**TRY IT:** Write out again, word for word, the lines of the records starting at the one that contains "口袋双子星 - 口袋妖怪图鉴系统" and ending at the last line of the records. Leave the picture lines out of your answer.

**Transcribed page contents:**
_ _ _ _ _ _ _
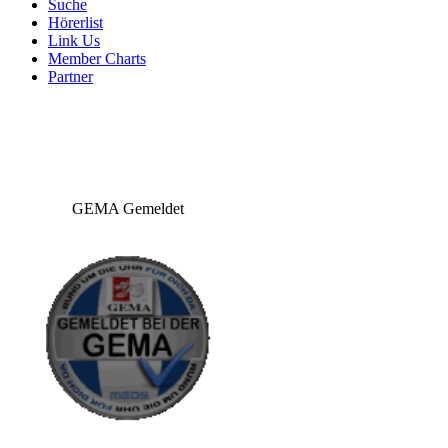
Suche
Hörerlist
Link Us
Member Charts
Partner
GEMA Gemeldet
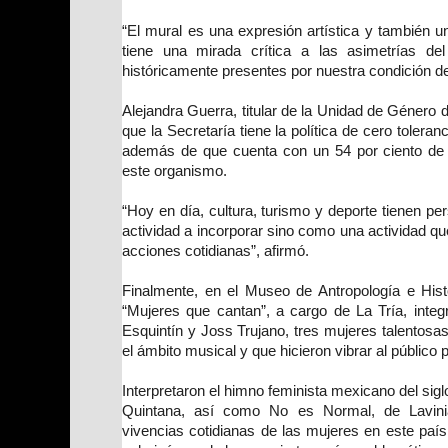
“El mural es una expresión artística y también u
tiene una mirada crítica a las asimetrías de
históricamente presentes por nuestra condición d
Alejandra Guerra, titular de la Unidad de Género d
que la Secretaría tiene la política de cero toleran
además de que cuenta con un 54 por ciento de 
este organismo.
“Hoy en día, cultura, turismo y deporte tienen p
actividad a incorporar sino como una actividad q
acciones cotidianas”, afirmó.
Finalmente, en el Museo de Antropología e Histo
“Mujeres que cantan”, a cargo de La Tría, integ
Esquintín y Joss Trujano, tres mujeres talentosa
el ámbito musical y que hicieron vibrar al público 
Interpretaron el himno feminista mexicano del sigl
Quintana, así como No es Normal, de Lavini
vivencias cotidianas de las mujeres en este país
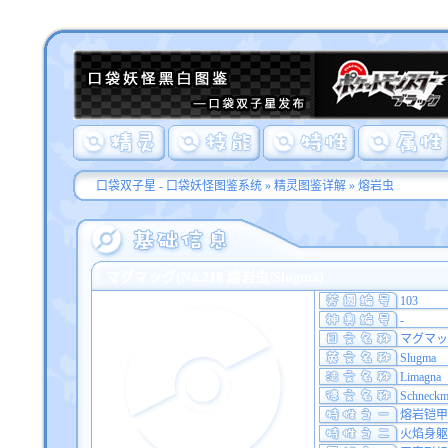
口袋双子星 - 口袋妖怪图鉴系统
»
精灵图鉴详解
» 熔岩虫
マグマッグ(No.218 熔岩虫/Slugma)
103
-
マグマッ
Slugma
Limagna
Schneckm
熔岩铠甲
火焰身躯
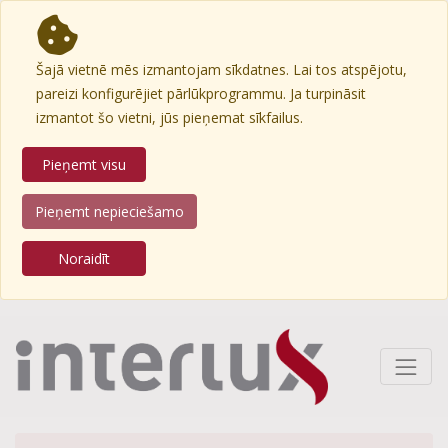
Šajā vietnē mēs izmantojam sīkdatnes. Lai tos atspējotu,
pareizi konfigurējiet pārlūkprogrammu. Ja turpināsit
izmantot šo vietni, jūs pieņemat sīkfailus.
Pieņemt visu
Pieņemt nepieciešamo
Noraidīt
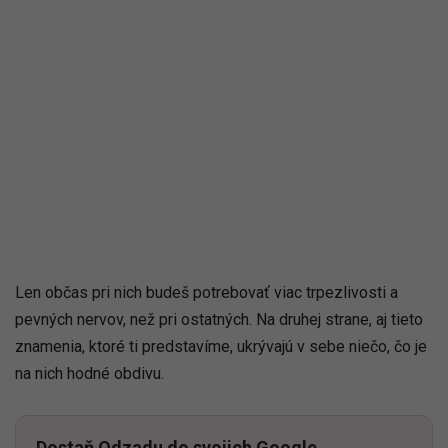
Len občas pri nich budeš potrebovať viac trpezlivosti a
pevných nervov, než pri ostatných. Na druhej strane, aj tieto
znamenia, ktoré ti predstavíme, ukrývajú v sebe niečo, čo je
na nich hodné obdivu.
Dostaň Odzadu do svojich Google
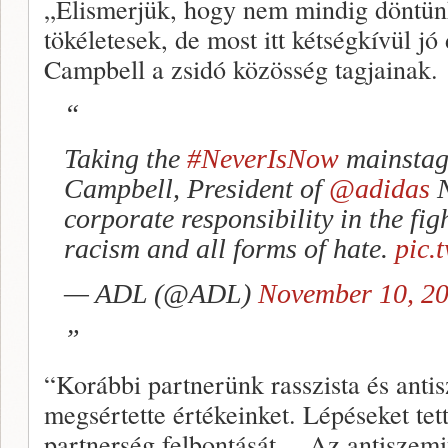
„Elismerjük, hogy nem mindig döntün
tökéletesek, de most itt kétségkívül j
Campbell a zsidó közösség tagjainak.
Taking the
#NeverIsNow
mainstag
Campbell, President of
@adidas
N
corporate responsibility in the fig
racism and all forms of hate.
pic.
— ADL (@ADL)
November 10, 2
“Korábbi partnerünk rasszista és anti
megsértette értékeinket. Lépéseket te
partnerség felbontását… Az antiszem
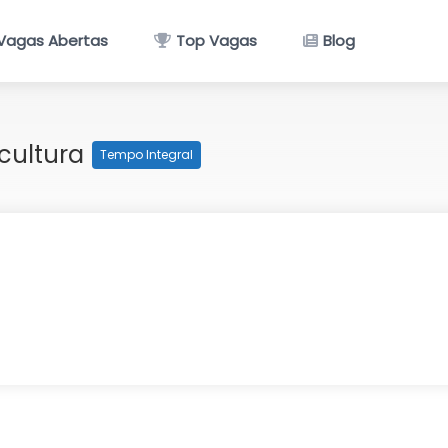
Vagas Abertas
Top Vagas
Blog
icultura
Tempo Integral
_ _ _ _ _ _ _
**RESPONSE BOX:**
口袋双子星 - 口袋妖怪图鉴系统
»
精灵图鉴详解
» 熔岩虫
マグマッグ(No.218 熔岩虫/Slugma)
103
-
マグマッ
Slugma
Limagna
Schneckm
熔岩铠甲
火焰身躯
Šajā vietnē mēs izmantojam sīkdatnes. Lai tos atspējotu,
pareizi konfigurējiet pārlūkprogrammu. Ja turpināsit
izmantot šo vietni, jūs pieņemat sīkfailus.
Pieņemt visu
Pieņemt nepieciešamo
Noraidīt
Len občas pri nich budeš potrebovať viac trpezlivosti a
pevných nervov, než pri ostatných. Na druhej strane, aj tieto
znamenia, ktoré ti predstavíme, ukrývajú v sebe niečo, čo je
na nich hodné obdivu.
Dostaň Odzadu do svojich Google
„Elismerjük, hogy nem mindig döntün
tökéletesek, de most itt kétségkívül j
Campbell a zsidó közösség tagjainak.
Taking the
#NeverIsNow
mainstag
Campbell, President of
@adidas
N
corporate responsibility in the fig
racism and all forms of hate.
pic.
— ADL (@ADL)
November 10, 2
“Korábbi partnerünk rasszista és anti
megsértette értékeinket. Lépéseket te
partnerség felbontását… Az antiszem
Vagas Abertas
Top Vagas
Blog
icultura
Tempo Integral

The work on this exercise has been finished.